Aligning on issues around data privacy and security is critical. Researchers undertaking cross-state analyses will likely be required to secure data use agreements and permissions for each state. For this project, we formalized data use agreements (DUAs) with state partners by either modifying existing agreements or creating new DUAs specific to this project. We also adhered to existing data suppression agreements such as not displaying results based on cell counts between 1 and 10 and not identifying health insurers by name. Additionally, we maintained data separately in each state’s secure environment and used aggregated data only (with data suppression rules applied) when conducting the cross-state analytics.

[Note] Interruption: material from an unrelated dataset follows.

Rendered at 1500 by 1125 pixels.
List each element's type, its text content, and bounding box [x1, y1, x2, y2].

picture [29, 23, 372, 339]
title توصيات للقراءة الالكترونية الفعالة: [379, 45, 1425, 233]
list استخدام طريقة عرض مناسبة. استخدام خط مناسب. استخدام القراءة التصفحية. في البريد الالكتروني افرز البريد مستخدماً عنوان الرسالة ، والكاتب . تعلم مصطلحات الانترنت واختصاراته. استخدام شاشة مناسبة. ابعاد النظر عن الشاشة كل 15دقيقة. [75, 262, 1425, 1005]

Even with standardization, data still varies from state to state. Even when using a shared and consistent approach, underlying data still is likely to vary across states. For example, the extent to which commercial data for self-insured state residents are missing (due to health insurers opting out of submitting data to APCDs) can affect the comparability of estimates when all payers are combined in an analysis. Also, there often are differences in the availability and timeliness of Medicare fee-for-service (FFS) data based on states’ varying approaches to acquiring these data from the U.S. Centers for Medicare & Medicaid Services (CMS). To deal with these two issues in the Multi-State Behavioral Health Initiative, Onpoint, and partnering states decided to show only estimates by payer type (with one state electing to remove Medicare FFS estimates altogether due to missing data for the study years).
Do your homework. Before conducting a cross-state analysis, it’s also essential to assess any data gaps and nuances that may affect the comparability of findings. For instance, the Multi-State Behavioral Health Initiative focused on mental health and substance use disorder (SUD) conditions. Due to differing interpretations of federal privacy regulations by health insurers, the completeness of SUD-related records in the state APCDs varied. As part of our quality assessment, we found that while many payers submit their SUD-related data to APCDs, other payers withhold such data based on their own understanding of federal rules. To mitigate this variability, we separated mental health from SUD-related diagnoses so they could be reported accurately for each state.
The recent Multi-State Behavioral Health Initiative harnessed the power of standardized data across states and payer types using a common data model to optimize both efficiency and accuracy. This type of collaboration both extends the distributed research network approach used for other multi-state APCD analyses and aligns with important efforts to standardize definitions for robust cross-state spending analyses using APCDs. This initiative highlights the ongoing promise offered by a collaborative approach and standardized data model for future multi-state APCD analyses.